Stored data:
--- BEGIN ---
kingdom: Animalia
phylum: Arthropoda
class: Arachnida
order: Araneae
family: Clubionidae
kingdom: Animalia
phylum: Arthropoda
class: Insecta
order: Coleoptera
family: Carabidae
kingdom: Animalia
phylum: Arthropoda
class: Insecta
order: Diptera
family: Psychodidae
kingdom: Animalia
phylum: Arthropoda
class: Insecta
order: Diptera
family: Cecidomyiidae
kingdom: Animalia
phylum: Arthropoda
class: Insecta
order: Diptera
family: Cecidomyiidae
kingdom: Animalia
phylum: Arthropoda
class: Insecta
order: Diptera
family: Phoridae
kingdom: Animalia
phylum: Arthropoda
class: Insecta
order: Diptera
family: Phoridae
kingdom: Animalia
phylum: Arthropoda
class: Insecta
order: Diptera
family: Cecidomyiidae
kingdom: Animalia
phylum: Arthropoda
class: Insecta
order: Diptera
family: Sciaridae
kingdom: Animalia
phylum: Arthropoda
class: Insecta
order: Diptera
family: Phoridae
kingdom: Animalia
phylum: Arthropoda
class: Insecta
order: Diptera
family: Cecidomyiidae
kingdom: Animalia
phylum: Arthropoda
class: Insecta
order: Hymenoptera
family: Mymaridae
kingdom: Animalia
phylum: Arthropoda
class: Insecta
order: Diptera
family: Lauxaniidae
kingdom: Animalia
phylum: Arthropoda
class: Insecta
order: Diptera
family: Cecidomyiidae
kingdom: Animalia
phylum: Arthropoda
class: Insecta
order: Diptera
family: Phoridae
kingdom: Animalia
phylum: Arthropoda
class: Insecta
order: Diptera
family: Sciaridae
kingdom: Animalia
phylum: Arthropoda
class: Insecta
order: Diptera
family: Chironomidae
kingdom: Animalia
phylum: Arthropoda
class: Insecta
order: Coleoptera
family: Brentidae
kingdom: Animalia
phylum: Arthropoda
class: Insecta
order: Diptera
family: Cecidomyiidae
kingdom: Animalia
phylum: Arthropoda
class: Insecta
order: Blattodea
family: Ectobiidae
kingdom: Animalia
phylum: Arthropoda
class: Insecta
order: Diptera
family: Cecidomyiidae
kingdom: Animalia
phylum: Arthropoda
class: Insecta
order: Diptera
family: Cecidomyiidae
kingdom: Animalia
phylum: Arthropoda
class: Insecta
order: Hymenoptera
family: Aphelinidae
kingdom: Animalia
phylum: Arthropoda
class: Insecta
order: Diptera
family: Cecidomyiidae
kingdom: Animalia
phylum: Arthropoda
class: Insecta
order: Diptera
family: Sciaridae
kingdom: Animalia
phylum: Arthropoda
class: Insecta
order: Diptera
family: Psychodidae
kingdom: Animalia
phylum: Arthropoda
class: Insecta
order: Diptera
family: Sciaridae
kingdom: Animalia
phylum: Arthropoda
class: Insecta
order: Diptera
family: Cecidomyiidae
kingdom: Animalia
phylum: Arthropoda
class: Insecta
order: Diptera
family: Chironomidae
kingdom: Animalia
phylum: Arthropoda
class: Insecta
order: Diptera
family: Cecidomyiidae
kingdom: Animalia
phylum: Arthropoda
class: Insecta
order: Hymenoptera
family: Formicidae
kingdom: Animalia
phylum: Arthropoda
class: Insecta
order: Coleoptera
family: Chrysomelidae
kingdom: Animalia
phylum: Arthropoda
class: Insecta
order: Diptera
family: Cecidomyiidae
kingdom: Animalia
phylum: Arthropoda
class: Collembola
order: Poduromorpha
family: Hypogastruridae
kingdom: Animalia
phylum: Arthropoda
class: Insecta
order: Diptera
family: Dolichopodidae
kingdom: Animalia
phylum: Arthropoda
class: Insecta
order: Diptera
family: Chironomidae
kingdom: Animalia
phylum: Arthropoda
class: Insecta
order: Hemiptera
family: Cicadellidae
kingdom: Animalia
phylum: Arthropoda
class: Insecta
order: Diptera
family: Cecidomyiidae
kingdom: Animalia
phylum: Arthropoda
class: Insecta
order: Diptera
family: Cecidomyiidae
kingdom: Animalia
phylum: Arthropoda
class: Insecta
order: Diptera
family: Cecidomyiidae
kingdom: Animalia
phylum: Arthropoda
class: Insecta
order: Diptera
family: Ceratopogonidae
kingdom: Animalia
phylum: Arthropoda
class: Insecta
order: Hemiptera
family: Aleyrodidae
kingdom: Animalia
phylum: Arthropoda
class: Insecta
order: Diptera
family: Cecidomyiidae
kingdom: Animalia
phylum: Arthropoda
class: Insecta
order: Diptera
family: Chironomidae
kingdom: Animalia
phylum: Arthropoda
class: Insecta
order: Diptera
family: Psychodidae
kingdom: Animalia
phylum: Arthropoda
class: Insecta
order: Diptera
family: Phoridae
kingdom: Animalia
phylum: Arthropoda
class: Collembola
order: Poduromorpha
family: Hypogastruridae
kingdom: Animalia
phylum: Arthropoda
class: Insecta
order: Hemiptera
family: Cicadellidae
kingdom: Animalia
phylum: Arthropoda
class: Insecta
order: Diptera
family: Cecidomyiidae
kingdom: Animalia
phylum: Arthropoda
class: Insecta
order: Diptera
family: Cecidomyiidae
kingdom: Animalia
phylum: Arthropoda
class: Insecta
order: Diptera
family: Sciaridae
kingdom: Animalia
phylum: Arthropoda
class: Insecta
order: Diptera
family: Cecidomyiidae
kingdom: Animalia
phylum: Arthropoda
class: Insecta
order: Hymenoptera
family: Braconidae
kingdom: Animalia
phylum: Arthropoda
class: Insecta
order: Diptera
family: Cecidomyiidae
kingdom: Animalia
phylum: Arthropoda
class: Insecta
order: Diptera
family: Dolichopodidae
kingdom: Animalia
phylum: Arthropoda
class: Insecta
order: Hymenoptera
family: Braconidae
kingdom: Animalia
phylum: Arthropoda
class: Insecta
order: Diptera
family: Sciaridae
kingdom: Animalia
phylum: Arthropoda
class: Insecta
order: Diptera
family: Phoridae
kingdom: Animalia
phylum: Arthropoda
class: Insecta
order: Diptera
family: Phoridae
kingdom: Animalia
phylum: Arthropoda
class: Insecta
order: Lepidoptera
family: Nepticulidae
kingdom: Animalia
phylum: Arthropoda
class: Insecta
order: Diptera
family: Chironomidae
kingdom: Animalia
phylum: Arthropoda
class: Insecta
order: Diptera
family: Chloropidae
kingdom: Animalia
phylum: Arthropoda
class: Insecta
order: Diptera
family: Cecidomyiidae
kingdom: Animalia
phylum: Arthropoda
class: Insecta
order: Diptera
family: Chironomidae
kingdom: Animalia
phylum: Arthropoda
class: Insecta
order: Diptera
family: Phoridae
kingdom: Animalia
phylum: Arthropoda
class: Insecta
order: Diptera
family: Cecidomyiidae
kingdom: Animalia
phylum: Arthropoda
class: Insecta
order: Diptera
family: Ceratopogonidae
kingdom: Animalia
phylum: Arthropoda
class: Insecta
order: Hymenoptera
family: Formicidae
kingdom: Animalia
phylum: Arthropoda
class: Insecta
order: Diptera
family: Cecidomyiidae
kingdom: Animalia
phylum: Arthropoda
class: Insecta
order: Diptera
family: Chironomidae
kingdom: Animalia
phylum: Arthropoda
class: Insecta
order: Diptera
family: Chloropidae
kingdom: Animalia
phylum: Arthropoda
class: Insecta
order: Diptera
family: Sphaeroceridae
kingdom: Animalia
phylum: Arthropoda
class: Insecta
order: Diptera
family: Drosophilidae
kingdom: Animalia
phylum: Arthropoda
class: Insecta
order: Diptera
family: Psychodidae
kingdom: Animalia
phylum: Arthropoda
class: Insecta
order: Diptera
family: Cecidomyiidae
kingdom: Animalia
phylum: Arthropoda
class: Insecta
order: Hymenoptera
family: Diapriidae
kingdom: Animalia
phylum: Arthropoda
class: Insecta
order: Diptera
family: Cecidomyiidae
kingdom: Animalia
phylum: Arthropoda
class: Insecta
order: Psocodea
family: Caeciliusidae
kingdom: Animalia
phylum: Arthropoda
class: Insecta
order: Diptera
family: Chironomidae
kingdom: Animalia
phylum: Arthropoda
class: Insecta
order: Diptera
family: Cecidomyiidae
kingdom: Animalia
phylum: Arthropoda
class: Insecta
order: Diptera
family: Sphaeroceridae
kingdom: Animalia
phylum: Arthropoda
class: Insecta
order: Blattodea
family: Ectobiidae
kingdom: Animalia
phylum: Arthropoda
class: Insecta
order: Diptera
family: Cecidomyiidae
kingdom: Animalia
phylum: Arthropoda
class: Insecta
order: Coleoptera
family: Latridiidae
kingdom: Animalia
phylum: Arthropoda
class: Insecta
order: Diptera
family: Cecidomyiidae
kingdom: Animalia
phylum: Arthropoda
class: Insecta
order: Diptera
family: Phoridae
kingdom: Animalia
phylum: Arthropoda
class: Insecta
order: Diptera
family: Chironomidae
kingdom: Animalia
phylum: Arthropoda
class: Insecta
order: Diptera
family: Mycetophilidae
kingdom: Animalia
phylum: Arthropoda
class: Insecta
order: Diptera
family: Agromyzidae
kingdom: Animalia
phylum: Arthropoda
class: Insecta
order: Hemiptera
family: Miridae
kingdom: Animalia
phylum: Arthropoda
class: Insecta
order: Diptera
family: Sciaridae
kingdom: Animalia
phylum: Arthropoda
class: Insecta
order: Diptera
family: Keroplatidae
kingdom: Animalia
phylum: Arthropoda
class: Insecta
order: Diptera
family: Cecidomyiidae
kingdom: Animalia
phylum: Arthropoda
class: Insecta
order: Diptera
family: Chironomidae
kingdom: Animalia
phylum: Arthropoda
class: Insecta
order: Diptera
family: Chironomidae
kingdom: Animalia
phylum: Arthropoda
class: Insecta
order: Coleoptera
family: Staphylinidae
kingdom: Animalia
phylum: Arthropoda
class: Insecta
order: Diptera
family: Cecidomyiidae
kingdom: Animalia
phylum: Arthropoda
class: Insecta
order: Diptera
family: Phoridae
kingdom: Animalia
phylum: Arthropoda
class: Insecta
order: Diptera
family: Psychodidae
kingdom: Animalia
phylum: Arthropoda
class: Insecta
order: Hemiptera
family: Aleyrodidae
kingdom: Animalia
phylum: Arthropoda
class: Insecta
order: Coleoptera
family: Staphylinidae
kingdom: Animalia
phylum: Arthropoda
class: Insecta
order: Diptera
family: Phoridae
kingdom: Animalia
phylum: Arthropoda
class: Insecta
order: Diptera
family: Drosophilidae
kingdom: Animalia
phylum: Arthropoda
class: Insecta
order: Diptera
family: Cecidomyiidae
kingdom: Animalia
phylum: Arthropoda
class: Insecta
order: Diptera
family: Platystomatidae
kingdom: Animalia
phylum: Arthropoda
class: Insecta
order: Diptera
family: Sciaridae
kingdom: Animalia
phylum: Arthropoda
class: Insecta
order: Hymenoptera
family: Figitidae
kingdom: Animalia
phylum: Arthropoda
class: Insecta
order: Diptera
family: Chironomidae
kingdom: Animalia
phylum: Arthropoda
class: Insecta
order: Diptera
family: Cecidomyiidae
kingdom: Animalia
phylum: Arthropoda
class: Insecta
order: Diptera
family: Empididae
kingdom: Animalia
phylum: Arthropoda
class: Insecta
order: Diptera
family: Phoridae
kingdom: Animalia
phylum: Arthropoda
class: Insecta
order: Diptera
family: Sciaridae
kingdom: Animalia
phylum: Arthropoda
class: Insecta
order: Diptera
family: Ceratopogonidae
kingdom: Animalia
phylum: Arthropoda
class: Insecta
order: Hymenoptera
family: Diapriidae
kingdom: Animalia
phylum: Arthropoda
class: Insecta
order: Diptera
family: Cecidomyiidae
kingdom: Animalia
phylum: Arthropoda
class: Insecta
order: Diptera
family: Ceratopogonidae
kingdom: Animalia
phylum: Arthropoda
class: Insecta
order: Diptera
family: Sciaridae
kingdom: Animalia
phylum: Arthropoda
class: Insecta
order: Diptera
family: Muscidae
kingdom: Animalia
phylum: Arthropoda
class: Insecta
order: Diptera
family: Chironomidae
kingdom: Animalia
--- END ---
**Problem statement:** Please copy the items word for word, starting at the line with "family: Platystomatidae" and continuing through the end of the items.

**Correct response:**
family: Platystomatidae
kingdom: Animalia
phylum: Arthropoda
class: Insecta
order: Diptera
family: Sciaridae
kingdom: Animalia
phylum: Arthropoda
class: Insecta
order: Hymenoptera
family: Figitidae
kingdom: Animalia
phylum: Arthropoda
class: Insecta
order: Diptera
family: Chironomidae
kingdom: Animalia
phylum: Arthropoda
class: Insecta
order: Diptera
family: Cecidomyiidae
kingdom: Animalia
phylum: Arthropoda
class: Insecta
order: Diptera
family: Empididae
kingdom: Animalia
phylum: Arthropoda
class: Insecta
order: Diptera
family: Phoridae
kingdom: Animalia
phylum: Arthropoda
class: Insecta
order: Diptera
family: Sciaridae
kingdom: Animalia
phylum: Arthropoda
class: Insecta
order: Diptera
family: Ceratopogonidae
kingdom: Animalia
phylum: Arthropoda
class: Insecta
order: Hymenoptera
family: Diapriidae
kingdom: Animalia
phylum: Arthropoda
class: Insecta
order: Diptera
family: Cecidomyiidae
kingdom: Animalia
phylum: Arthropoda
class: Insecta
order: Diptera
family: Ceratopogonidae
kingdom: Animalia
phylum: Arthropoda
class: Insecta
order: Diptera
family: Sciaridae
kingdom: Animalia
phylum: Arthropoda
class: Insecta
order: Diptera
family: Muscidae
kingdom: Animalia
phylum: Arthropoda
class: Insecta
order: Diptera
family: Chironomidae
kingdom: Animalia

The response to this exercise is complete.